Work task 1: Extract the passage of the African Humid Period article that opens with the words containing "A future climatic" and closes with "the climate system.", copying it word for word.
Work task 2: Please pull out every line of the listing that contains the string "Díaz", matching its case exactly.

Reading text:
----
It flickers, then it tips – study identifies early warning signals for the end of the African Humid Period

Posted on: 07 May 2024

A newly published study shows that at the end of the African Humid Period (AHP) intense dry and wet events alternated – or “flickered” – regularly over a period of around 1,000 years before a dry climate prevailed around 6,000 years ago. A better understanding of climate tipping points like this and, above all, their typical early warning signals, could prove essential for further climate change research and modeling.

The drill site, Chew Bahar, with tents and vehicles on desert sand. Mountainous peaks appear n the background and the sky s blue, with some light clouds.Drill site, Chew Bahar. Image: Verena Foerster.

A future climatic tipping point, where the climate shifts suddenly and drastically to a new state, is a real and dangerous possibility as human activity forces change in the climate system.

This has happened in the past, with dramatic consequences for human populations, as shown by new data extracted from a 600,000-year core record of climate, taken from deep-drilled sediments of Chew Bahir, a dry lake in south Ethiopia.   

The new study, published today in leading international journal, Nature Communications. You can read it on the publisher's website.

The study reveals for the first time that the marked and permanent shift from humid to arid conditions in northern Africa 6,000 years ago was preceded by climatic “flickers” – a series of rapid alternations between wet and dry climate, each lasting 20-80 years, at approximately 160-year intervals.  

“This climate shift, known as the end of the African Humid Period, resulted in human populations becoming largely restricted to favourable habitats in mountains, oases and in the Nile valley,” said Henry Lamb, adjunct professor in Trinity’s Botany Department in the School of Natural Sciences, and part of the research team.

 “The long core record shows that similar flickering also occurred in advance of much earlier transitions in the climate, implying that such tipping points can occur naturally, long before human impact on the climate. Moreover, the flickers can be simulated in climate models, enhancing our understanding of the mechanisms involved. 

“We see climate flickers as warning signals of the potentially catastrophic effects that future tipping points would have on the biosphere, including human populations. Clearly, it is important to consider current climate fluctuations as possible warning signs of climate breakdown, not just in Africa, but also in other sensitive climate systems such as the North Atlantic.”
----
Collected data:

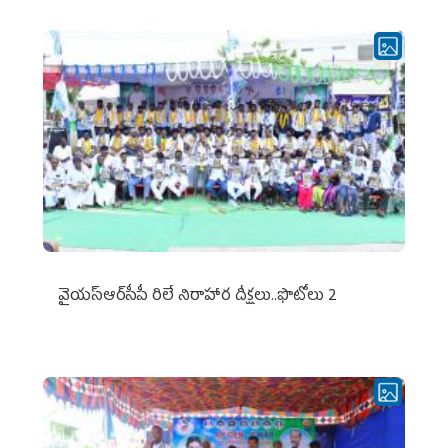
వైయ‌స్ఆర్‌సీపీ రిలే నిరాహార దీక్షలు..ఫొటోలు 2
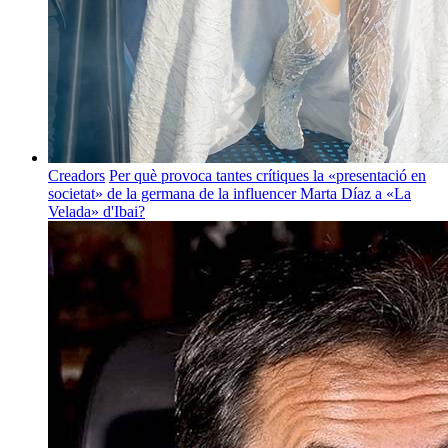
Creadors
Per què provoca tantes crítiques la «presentació en
societat» de la germana de la influencer Marta Díaz a «La
Velada» d'Ibai?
----
Task response 1:
A future climatic tipping point, where the climate shifts suddenly and drastically to a new state, is a real and dangerous possibility as human activity forces change in the climate system.

Task response 2:
societat» de la germana de la influencer Marta Díaz a «La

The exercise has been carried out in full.